床上,安颜身上的睡衣被司安扯得七零八落,圆润的肩膀、若隐若现的胸部、耷拉在胸前的黑发,对一个深爱着她的男人、又禁欲快四年的男人来说,真是致命的诱惑。
“这么一闹,哪儿还睡得着,我也起来了!”安颜抓着被子坐起来,被拉松的睡衣一下子全散了开去,胸前的风光就这样毫无预袒呈在司南的眼前。
司南紧紧的盯着他,哑声说道:“你再睡会儿,我先带孩子们出去!”
随着他如火的眸光,安颜一低头,才发现自己居然是衣襟大开——她忙拉起被子将身体完全遮住,尴尬的说道:“司安这丫头手劲儿就是大!”

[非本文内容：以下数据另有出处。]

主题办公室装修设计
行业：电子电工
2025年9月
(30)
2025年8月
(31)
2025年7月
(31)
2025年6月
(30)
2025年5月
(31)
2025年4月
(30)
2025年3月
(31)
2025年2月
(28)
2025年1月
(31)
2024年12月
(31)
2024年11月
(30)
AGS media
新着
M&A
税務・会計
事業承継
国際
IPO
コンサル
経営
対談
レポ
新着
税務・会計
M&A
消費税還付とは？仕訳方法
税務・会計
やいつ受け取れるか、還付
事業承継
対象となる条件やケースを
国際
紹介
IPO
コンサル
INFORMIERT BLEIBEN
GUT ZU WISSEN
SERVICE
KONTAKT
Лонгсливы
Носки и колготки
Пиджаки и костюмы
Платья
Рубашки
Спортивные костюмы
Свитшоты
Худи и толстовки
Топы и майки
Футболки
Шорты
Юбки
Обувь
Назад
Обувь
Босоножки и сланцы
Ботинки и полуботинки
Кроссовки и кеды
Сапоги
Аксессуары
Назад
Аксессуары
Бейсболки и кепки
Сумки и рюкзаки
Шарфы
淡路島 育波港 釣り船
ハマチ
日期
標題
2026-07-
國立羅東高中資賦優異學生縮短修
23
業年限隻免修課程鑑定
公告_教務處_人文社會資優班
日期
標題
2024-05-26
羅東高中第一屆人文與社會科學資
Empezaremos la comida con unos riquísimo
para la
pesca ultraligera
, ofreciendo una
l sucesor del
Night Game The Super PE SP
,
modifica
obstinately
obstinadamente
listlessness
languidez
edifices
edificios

“是。”司南沉沉的看着她半晌,抱着司安和司贝转身往外走去,出门时,还细心的帮她带上了门。
——
还是秋天,还是这片海,远处仍然是海天一色,身旁也还是潮水涨落,只是,与初遇时的惊艳与错肩;携手时的缠绵与默契不同的是,两个并肩看海的人,心里都有着淡淡的伤感;
“妈咪,贝贝!”司贝捧着满手的贝壳,摇摇摆摆的跑过来。
司南转身将司贝举了起来,敛起一脸的沉默,对着女儿笑着说道:“司贝,贝贝!”
“咯咯咯,贝贝、贝贝!”司贝开心的笑着,满捧的贝壳撒落在司南的身上。
“司贝又调皮,弄爹地一身的水!”安颜走过来,伸手去拣司南身上的贝壳,眸光却直直的停在了他的胸前!
“怎么啦?”司南疑惑的看着她。
“司南、安颜!”安颜不可置信的笑了,将跌落在他胸前的那枚贝壳拣起来放在掌心,直直的伸到司南的面前。

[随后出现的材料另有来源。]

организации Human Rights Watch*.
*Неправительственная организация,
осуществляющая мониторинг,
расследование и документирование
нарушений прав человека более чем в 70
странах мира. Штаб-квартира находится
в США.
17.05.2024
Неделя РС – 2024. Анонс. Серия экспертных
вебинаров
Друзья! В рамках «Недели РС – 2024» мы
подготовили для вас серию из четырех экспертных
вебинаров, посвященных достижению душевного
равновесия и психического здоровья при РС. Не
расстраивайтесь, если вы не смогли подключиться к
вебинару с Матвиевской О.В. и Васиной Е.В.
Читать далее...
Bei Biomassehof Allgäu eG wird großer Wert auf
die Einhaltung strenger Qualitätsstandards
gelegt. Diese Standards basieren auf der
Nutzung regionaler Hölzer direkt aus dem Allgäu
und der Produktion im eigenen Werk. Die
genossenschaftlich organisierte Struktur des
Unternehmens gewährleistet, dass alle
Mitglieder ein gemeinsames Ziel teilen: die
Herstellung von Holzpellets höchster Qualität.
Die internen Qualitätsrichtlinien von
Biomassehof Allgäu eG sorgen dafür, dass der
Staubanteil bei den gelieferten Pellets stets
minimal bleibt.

“司南、安颜!”司南腾出一只手,从她的掌心拿起那枚贝壳,眸光从贝壳的字上转到安颜的脸上。
安颜转过脸去,看着一浪一浪来了又去的海水,久久不肯回过头来。
司南从她脸上收回眸光,对怀里的司贝说道:“司贝,去找周叔叔(一同来的警卫员兼保镖)和司安,爹地和妈咪再多捡些贝壳给你!”

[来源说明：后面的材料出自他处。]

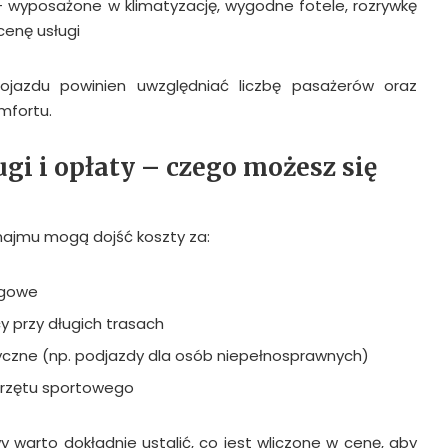
 wyposażone w klimatyzację, wygodne fotele, rozrywkę
cenę usługi
jazdu powinien uwzględniać liczbę pasażerów oraz
mfortu.
i i opłaty – czego możesz się
ajmu mogą dojść koszty za:
ngowe
cy przy długich trasach
yczne (np. podjazdy dla osób niepełnosprawnych)
przętu sportowego
warto dokładnie ustalić, co jest wliczone w cenę, aby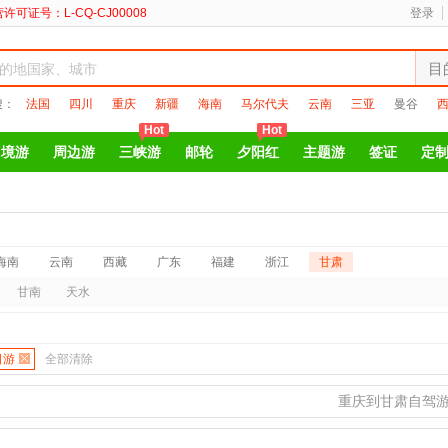
许可证号：L-CQ-CJ00008
登录
目
搜：
法国
四川
重庆
新疆
海南
马尔代夫
云南
三亚
曼谷
Hot
Hot
出境游
周边游
三峡游
邮轮
夕阳红
主题游
签证
定
海南
云南
西藏
广东
福建
浙江
甘肃
甘南
天水
日游
全部清除
重庆到甘肃自驾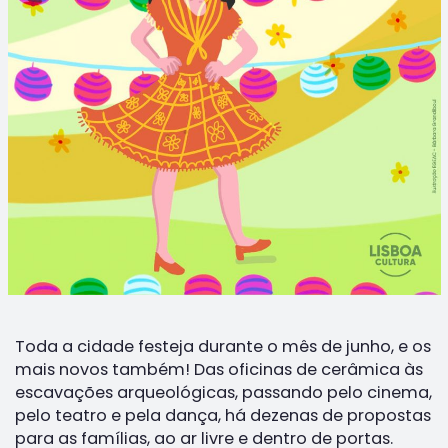
Toda a cidade festeja durante o mês de junho, e os
mais novos também! Das oficinas de cerâmica às
escavações arqueológicas, passando pelo cinema,
pelo teatro e pela dança, há dezenas de propostas
para as famílias, ao ar livre e dentro de portas.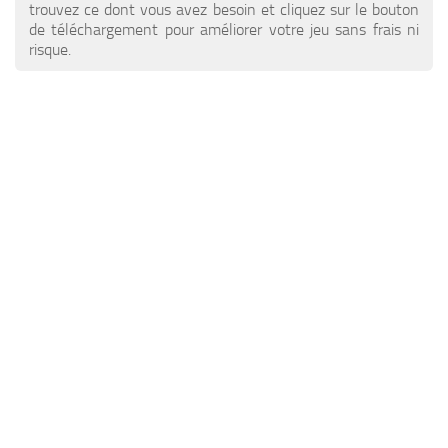
Nouvelles ETS 2
Autres
trouvez ce dont vous avez besoin et cliquez sur le bouton
de téléchargement pour améliorer votre jeu sans frais ni
Contacts
Paquets
risque.
FR
Pièces détachées / Tuning
EN
Sons
DE
Trafic
TR
Habillage de la remorque
PT
Bandes-annonces
PL
Skins de camions
RO
Camions
Véhicules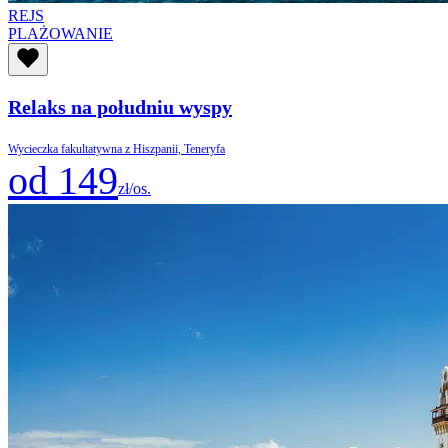
REJS
PLAŻOWANIE
Relaks na południu wyspy
Wycieczka fakultatywna z Hiszpanii, Teneryfa
od 149
zł/os.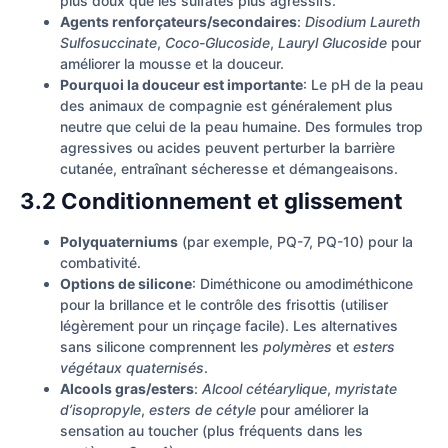
plus doux que les sulfates plus agressifs.
Agents renforçateurs/secondaires
:
Disodium Laureth
Sulfosuccinate
,
Coco-Glucoside
,
Lauryl Glucoside
pour
améliorer la mousse et la douceur.
Pourquoi la douceur est importante
: Le pH de la peau
des animaux de compagnie est généralement plus
neutre que celui de la peau humaine. Des formules trop
agressives ou acides peuvent perturber la barrière
cutanée, entraînant sécheresse et démangeaisons.
3.2 Conditionnement et glissement
Polyquaterniums
(par exemple, PQ-7, PQ-10) pour la
combativité.
Options de silicone
: Diméthicone ou amodiméthicone
pour la brillance et le contrôle des frisottis (utiliser
légèrement pour un rinçage facile). Les alternatives
sans silicone comprennent les
polymères
et
esters
végétaux quaternisés
.
Alcools gras/esters
:
Alcool cétéarylique
,
myristate
d’isopropyle
,
esters de cétyle
pour améliorer la
sensation au toucher (plus fréquents dans les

“好也!”司贝快乐的跳出司南的怀里,像一枚小炮弹一样,冲到了正在警卫员的带领下码沙堡的司安处,还非常调皮的将那两堆沙堡全踹散了,若得司安追着她喊打!
司南看着这两个活泼有余,文静不足的宝贝女儿,暖暖的笑了。
回过身来,从后面将安颜轻轻的拥入怀里,轻声说道:“颜颜,下周我就要随军去海上了,战事已经是一触即发,这一走,可能要两三年吧!”
安颜混身一震:走?打仗?两三年?
“一定要走?你是总司令,不是应该在指挥中心吗?”安颜回过头来,看着依然是一头白发的司南,不相信的问道!
“有没有一点儿舍不得?”司南没有回答她的话,只是伸手轻抚着她的脸,低低的问道——这一年来,两人过着相敬如宾的生活!